PDF web optimisation (fast document loading) - AtoM-AHG setup

Why

Large PDFs - especially scanned ones (e.g. 8 pages at ~26 MB/page = 200 MB+) - open slowly because the master is not linearized ("fast web view" off) and each page is a full-resolution scan image. On a digital-object show page the page-1 thumbnail links straight to the master, so clicking it makes the browser pull the whole 200 MB file before showing anything.

The AHG plugins fix this by generating a web-optimized sibling next to the master on disk: the embedded scan images are downsampled to a screen-sensible DPI and the file is linearized. A 200 MB scan typically becomes a few MB and opens page-1-fast. The viewer's click-through link points at the sibling when it exists.
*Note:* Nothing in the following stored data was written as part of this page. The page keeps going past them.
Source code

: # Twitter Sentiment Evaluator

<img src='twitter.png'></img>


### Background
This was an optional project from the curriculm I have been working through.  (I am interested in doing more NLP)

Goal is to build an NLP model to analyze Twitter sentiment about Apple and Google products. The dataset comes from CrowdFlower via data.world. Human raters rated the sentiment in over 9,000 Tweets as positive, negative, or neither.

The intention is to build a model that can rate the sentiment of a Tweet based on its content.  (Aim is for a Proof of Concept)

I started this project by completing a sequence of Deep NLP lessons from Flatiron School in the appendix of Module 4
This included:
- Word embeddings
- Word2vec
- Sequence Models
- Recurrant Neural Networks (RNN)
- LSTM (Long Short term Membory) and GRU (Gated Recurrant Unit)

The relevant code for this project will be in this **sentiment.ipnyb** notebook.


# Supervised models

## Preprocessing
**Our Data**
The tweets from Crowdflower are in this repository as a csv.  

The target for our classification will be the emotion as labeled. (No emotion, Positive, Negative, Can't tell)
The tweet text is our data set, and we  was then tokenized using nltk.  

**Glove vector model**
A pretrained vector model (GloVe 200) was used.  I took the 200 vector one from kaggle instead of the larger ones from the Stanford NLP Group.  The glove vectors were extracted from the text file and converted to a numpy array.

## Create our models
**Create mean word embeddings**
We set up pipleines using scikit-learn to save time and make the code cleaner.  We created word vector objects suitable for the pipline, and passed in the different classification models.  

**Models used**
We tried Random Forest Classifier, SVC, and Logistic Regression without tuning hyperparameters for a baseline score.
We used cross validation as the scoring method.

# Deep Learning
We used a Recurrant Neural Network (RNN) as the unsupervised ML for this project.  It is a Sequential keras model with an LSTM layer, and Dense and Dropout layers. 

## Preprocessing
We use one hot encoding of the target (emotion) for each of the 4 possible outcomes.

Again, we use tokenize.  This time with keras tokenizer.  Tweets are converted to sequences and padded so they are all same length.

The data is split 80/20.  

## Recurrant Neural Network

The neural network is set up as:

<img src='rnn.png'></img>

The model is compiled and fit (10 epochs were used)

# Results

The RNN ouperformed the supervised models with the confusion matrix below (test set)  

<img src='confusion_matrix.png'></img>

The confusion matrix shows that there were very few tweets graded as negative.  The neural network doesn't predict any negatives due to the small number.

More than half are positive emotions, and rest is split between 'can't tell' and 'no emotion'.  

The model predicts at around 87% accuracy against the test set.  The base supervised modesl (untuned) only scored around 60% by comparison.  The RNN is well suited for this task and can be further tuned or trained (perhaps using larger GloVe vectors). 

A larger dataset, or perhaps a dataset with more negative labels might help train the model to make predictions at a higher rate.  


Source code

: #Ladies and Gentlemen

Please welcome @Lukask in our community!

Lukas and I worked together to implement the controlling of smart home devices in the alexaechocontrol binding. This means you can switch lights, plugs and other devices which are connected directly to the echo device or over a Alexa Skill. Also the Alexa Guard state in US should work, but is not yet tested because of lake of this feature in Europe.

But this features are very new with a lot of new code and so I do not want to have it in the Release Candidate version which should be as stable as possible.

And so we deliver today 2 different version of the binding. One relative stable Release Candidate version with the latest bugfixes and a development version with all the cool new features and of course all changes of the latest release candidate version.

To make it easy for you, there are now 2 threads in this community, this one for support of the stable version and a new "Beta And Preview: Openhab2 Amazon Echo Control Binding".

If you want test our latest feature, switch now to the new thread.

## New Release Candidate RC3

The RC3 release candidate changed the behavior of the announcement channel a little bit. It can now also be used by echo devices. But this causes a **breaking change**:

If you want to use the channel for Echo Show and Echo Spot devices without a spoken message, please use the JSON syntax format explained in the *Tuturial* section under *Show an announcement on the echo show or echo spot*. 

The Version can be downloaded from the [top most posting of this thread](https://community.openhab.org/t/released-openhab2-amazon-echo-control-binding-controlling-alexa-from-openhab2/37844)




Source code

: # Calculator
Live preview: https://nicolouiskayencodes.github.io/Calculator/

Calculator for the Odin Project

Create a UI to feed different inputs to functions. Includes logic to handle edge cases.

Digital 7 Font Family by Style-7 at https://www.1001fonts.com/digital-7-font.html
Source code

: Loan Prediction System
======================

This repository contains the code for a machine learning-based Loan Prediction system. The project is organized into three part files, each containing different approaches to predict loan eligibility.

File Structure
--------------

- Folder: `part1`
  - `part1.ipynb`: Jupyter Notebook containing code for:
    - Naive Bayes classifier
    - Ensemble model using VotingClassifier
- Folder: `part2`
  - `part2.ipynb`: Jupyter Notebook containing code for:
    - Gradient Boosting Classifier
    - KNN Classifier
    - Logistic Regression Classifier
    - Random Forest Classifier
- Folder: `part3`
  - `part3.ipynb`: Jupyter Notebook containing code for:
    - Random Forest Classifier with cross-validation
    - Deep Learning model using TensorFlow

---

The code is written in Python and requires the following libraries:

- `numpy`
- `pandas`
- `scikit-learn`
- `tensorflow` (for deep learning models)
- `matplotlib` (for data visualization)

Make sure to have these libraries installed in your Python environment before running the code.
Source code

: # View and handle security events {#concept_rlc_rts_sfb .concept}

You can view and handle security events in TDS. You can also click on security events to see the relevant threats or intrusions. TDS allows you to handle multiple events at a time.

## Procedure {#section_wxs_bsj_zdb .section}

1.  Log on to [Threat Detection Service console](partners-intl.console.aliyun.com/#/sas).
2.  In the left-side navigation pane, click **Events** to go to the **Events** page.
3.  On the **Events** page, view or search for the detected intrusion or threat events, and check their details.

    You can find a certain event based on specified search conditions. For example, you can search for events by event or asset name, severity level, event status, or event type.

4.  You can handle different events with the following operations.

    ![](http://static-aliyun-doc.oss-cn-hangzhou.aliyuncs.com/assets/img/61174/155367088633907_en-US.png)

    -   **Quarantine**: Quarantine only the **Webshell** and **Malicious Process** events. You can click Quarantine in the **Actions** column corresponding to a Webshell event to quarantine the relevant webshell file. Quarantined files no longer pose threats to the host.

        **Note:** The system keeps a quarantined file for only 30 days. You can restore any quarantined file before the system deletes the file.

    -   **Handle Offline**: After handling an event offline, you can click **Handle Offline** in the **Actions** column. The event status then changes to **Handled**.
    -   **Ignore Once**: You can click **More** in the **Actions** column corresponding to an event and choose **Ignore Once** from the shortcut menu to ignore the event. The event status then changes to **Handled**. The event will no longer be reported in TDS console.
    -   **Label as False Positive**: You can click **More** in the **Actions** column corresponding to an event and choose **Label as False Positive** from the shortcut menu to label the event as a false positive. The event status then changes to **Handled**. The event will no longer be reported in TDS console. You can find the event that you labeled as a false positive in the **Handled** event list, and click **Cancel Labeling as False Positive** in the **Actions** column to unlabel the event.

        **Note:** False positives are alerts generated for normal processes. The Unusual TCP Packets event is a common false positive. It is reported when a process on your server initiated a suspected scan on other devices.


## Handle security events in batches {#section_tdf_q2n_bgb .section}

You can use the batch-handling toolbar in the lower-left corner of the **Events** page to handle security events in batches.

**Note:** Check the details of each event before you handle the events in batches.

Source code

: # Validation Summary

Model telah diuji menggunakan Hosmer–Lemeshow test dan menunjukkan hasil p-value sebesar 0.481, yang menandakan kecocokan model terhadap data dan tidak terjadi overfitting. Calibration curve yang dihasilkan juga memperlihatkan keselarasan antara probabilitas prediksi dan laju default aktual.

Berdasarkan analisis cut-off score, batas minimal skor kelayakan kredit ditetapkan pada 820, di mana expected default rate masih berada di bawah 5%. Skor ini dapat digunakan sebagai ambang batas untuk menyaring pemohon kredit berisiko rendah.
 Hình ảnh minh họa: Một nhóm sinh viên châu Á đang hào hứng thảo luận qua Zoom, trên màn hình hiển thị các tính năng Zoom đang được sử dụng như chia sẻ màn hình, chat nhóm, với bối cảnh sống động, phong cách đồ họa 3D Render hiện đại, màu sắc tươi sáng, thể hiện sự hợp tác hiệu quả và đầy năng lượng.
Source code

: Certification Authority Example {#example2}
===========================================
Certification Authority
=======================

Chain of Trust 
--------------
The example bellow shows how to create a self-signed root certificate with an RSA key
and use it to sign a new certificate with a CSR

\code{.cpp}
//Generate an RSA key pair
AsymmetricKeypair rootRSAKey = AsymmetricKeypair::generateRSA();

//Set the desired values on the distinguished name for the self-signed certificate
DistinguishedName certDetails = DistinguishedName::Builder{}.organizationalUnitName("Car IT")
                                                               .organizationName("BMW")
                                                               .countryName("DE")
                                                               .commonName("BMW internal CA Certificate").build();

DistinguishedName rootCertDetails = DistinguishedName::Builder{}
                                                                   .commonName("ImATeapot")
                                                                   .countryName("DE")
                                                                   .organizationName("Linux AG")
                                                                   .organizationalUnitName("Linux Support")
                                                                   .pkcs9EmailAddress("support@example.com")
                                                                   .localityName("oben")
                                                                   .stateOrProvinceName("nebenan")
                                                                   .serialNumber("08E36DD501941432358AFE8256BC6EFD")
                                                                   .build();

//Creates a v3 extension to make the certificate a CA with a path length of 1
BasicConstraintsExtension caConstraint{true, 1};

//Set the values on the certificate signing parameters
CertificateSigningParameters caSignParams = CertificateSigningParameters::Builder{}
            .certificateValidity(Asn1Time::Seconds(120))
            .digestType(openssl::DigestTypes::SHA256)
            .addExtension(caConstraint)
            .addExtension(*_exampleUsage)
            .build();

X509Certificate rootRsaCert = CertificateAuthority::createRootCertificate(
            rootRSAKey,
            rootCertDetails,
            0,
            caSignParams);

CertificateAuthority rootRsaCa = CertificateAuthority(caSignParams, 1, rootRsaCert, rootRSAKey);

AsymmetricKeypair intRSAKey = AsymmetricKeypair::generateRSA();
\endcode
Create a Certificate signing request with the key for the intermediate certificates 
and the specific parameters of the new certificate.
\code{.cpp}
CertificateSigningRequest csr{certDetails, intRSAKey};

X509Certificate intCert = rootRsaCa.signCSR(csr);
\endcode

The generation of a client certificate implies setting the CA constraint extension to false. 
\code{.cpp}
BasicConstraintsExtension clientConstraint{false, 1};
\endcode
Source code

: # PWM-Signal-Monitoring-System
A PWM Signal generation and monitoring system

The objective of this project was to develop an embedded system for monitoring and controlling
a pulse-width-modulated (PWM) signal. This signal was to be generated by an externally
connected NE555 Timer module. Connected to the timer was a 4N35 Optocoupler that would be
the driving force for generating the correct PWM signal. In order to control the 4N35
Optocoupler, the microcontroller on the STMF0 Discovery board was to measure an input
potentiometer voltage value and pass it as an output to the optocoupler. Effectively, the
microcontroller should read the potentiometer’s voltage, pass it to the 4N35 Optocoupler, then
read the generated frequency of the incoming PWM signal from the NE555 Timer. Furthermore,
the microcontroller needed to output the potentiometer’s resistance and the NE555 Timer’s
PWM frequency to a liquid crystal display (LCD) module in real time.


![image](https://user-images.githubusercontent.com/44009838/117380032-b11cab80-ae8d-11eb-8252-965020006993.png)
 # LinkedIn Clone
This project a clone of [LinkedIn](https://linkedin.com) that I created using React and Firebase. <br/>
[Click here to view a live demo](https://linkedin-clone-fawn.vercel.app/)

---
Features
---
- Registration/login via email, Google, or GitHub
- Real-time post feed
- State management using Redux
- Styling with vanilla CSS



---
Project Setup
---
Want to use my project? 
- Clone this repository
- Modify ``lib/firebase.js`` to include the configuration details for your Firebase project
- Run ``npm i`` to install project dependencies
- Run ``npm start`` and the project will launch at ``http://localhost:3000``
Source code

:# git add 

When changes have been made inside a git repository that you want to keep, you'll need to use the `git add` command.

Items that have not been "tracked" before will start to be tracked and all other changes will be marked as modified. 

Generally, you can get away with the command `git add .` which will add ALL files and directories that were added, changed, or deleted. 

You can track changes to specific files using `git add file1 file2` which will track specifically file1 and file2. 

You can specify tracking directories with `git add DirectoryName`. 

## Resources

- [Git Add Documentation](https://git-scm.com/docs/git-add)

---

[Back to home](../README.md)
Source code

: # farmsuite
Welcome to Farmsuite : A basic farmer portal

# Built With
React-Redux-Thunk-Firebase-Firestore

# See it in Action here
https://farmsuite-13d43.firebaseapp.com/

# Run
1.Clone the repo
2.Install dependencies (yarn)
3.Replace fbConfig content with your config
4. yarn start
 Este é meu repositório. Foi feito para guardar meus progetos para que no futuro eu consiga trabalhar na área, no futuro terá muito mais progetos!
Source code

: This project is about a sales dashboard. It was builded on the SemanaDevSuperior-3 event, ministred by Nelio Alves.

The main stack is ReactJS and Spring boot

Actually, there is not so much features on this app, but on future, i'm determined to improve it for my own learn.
This is the twin of the Heratio (Laravel) ahg:optimize-pdfs feature. It is plugin-only - no AtoM base (apps/qubit/...) changes - and the master is never modified (it stays the download / preservation copy).

How it works

  • ahgWebPdf (in ahgCorePlugin/lib/) runs Ghostscript (downsample) + qpdf (linearize) and resolves the sibling URL for the viewer.
  • The sibling is written as <master-basename>.web.pdf in the same upload directory as the master. No database row is added - it is detected by filename.
  • ahgCorePlugin/.../digitalobject/templates/_showText.php (an AHG override of the base PDF thumbnail template) redirects its click-through link to the sibling when present; otherwise behaviour is unchanged.

One-time host setup

Install Ghostscript and qpdf:

sudo apt-get install -y ghostscript qpdf      # Debian/Ubuntu

Verify (the helper resolves them via command -v):

gs --version
qpdf --version

If they are missing, the task and the viewer no-op cleanly - nothing breaks.

Backfill existing documents

Dry-run first (touches nothing):

cd /usr/share/nginx/<atom-instance>
php symfony ahg:optimize-pdfs --min-mb=20

Apply (run as www-data so siblings land with the right ownership - never as root):

sudo -u www-data php symfony ahg:optimize-pdfs --commit --min-mb=20 --dpi=200

Options: --commit, --min-mb=20, --dpi=200 (150 = smallest, 300 = crisp), --max-ratio=0.8 (keep only if the sibling is at most this fraction of the master), --limit=0, --id=<digital_object id>. Idempotent - a master that already has a .web.pdf sibling is skipped, so it is safe to re-run.

Scheduling (optional)

AtoM uses system cron for tasks. Add an off-peak daily pass, e.g.:

10 3 * * *  www-data  cd /usr/share/nginx/<atom-instance> && php symfony ahg:optimize-pdfs --commit --min-mb=20 --dpi=200 >> /var/log/atom-optimize-pdfs.log 2>&1

Reversibility

Masters are never touched. To undo, delete the *.web.pdf files in the uploads tree - the viewer falls straight back to the master.